Assurer la sécurité sanitaire et protéger nos concitoyens face à l'ensemble des risques épidémiologiques en lien avec la santé environnementale, conformément à la logique « une seule santé » – One Health pour les Anglo-Saxons –, constitue un enjeu majeur.
Il s'agit de l'épidémie de covid-19, qui n'est pas terminée, mais aussi, plus largement, de l'ensemble des autres risques, auxquels nos sociétés sont de plus en plus confrontées et qui génèrent des inquiétudes légitimes chez nos concitoyens.
Nous le savons, c'est bien la santé environnementale dans tous ses aspects qu'il nous faut considérer : qualité de l'air, qualité de l'eau, qualité de notre alimentation, santé animale, aucun aspect ne doit être laissé de côté, car tous ces paramètres interagissent et tous sont exposés aux conséquences du dérèglement climatique, qui suscite de nouvelles menaces pour le vivant. Nous devons nous y préparer et apporter des réponses.
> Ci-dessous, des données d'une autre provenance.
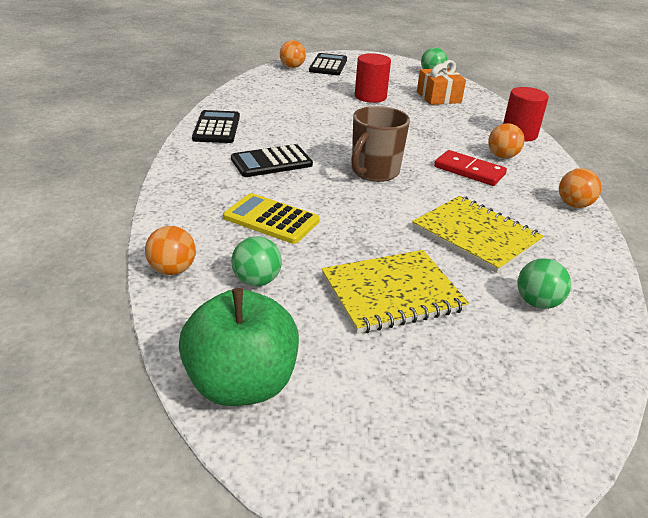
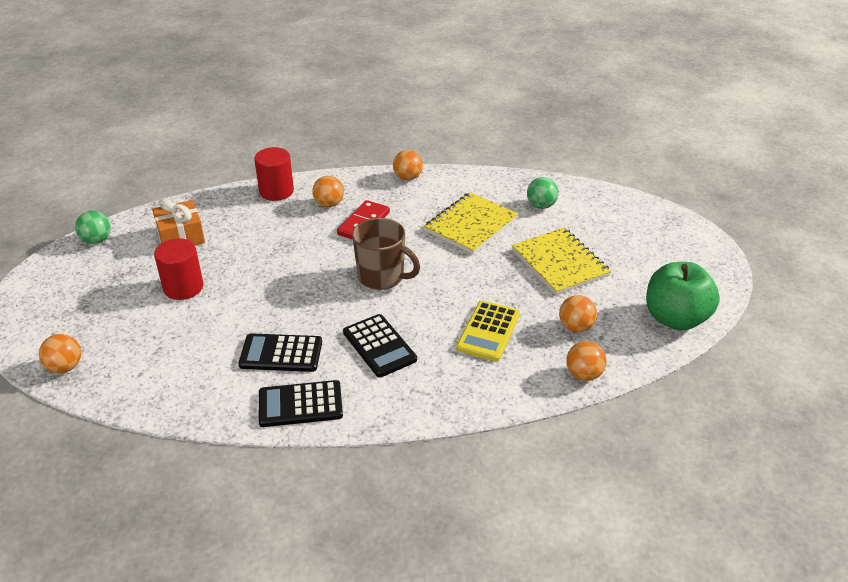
camera: 95 degrees left, 5 degrees up
(256, 281) = (576, 327): green ball -> orange ball
(328, 65) = (59, 332): black calculator -> black calculator (281, 354)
À la COP28, où je me suis rendue ce week-end, pour la première fois une journée fut spécifiquement consacrée aux enjeux sanitaires du réchauffement climatique. C'est le signe d'une prise de conscience collective qu'il convient de saluer.
J'ai pu y porter la voix de la France dans un domaine qui constitue un axe au fort de notre politique et pour lequel notre pays doit être un moteur à l'échelle mondiale.
Le deuxième point est le virage préventif.
La volonté du Gouvernement est de franchir un cap, grâce à une politique de prévention ambitieuse qui doit faire basculer notre système de santé et, plus globalement, notre société dans une logique préventive avant d'être curative. Plus qu'une ambition, il s'agit d'une absolue nécessité au regard des enjeux sanitaires et démographiques qui se profilent pour les vingt prochaines années.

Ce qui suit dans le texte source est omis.